» **Document images with source code**:
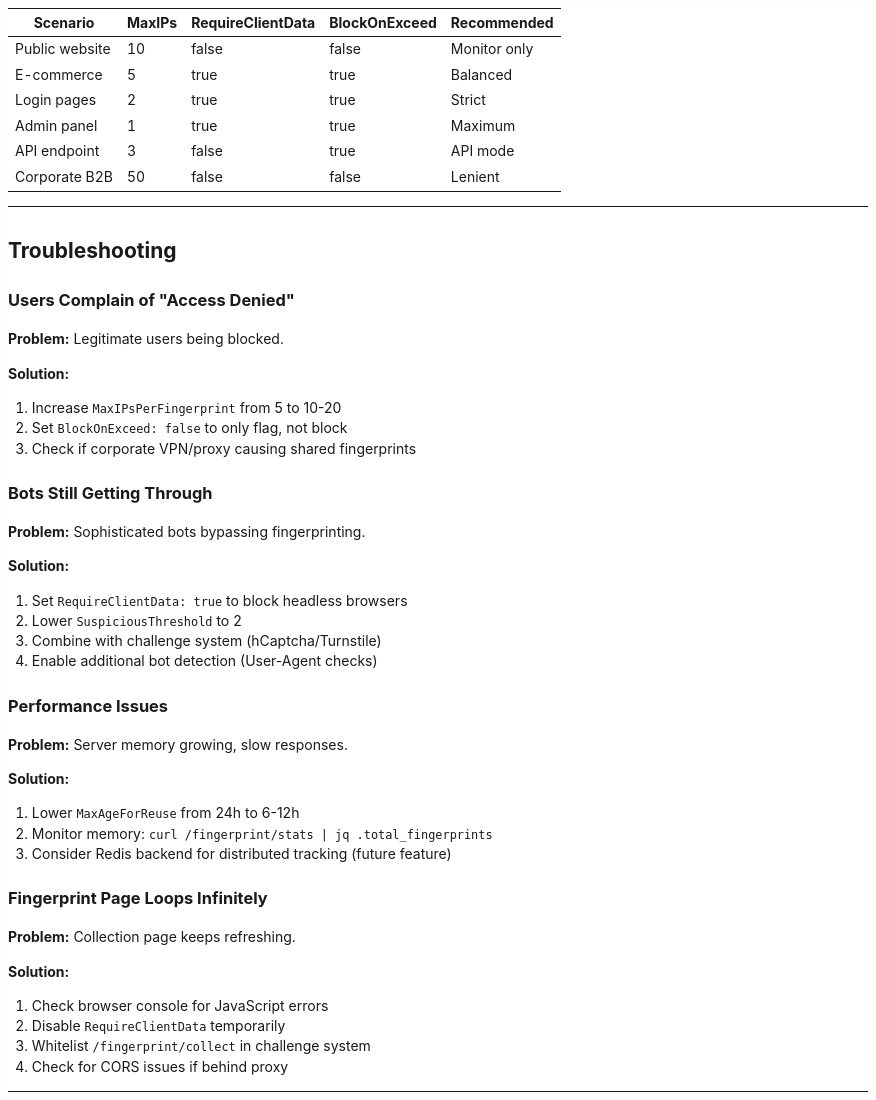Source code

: | Scenario | MaxIPs | RequireClientData | BlockOnExceed | Recommended |
|----------|--------|-------------------|---------------|-------------|
| Public website | 10 | false | false | Monitor only |
| E-commerce | 5 | true | true | Balanced |
| Login pages | 2 | true | true | Strict |
| Admin panel | 1 | true | true | Maximum |
| API endpoint | 3 | false | true | API mode |
| Corporate B2B | 50 | false | false | Lenient |

---

## Troubleshooting

### Users Complain of "Access Denied"

**Problem:** Legitimate users being blocked.

**Solution:**
1. Increase `MaxIPsPerFingerprint` from 5 to 10-20
2. Set `BlockOnExceed: false` to only flag, not block
3. Check if corporate VPN/proxy causing shared fingerprints

### Bots Still Getting Through

**Problem:** Sophisticated bots bypassing fingerprinting.

**Solution:**
1. Set `RequireClientData: true` to block headless browsers
2. Lower `SuspiciousThreshold` to 2
3. Combine with challenge system (hCaptcha/Turnstile)
4. Enable additional bot detection (User-Agent checks)

### Performance Issues

**Problem:** Server memory growing, slow responses.

**Solution:**
1. Lower `MaxAgeForReuse` from 24h to 6-12h
2. Monitor memory: `curl /fingerprint/stats | jq .total_fingerprints`
3. Consider Redis backend for distributed tracking (future feature)

### Fingerprint Page Loops Infinitely

**Problem:** Collection page keeps refreshing.

**Solution:**
1. Check browser console for JavaScript errors
2. Disable `RequireClientData` temporarily
3. Whitelist `/fingerprint/collect` in challenge system
4. Check for CORS issues if behind proxy

---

» **About this exercise**:
A complete answer reproduces every line of the records in which the word "true" occurs.

» **Task solution**:
| E-commerce | 5 | true | true | Balanced |
| Login pages | 2 | true | true | Strict |
| Admin panel | 1 | true | true | Maximum |
| API endpoint | 3 | false | true | API mode |
1. Set `RequireClientData: true` to block headless browsers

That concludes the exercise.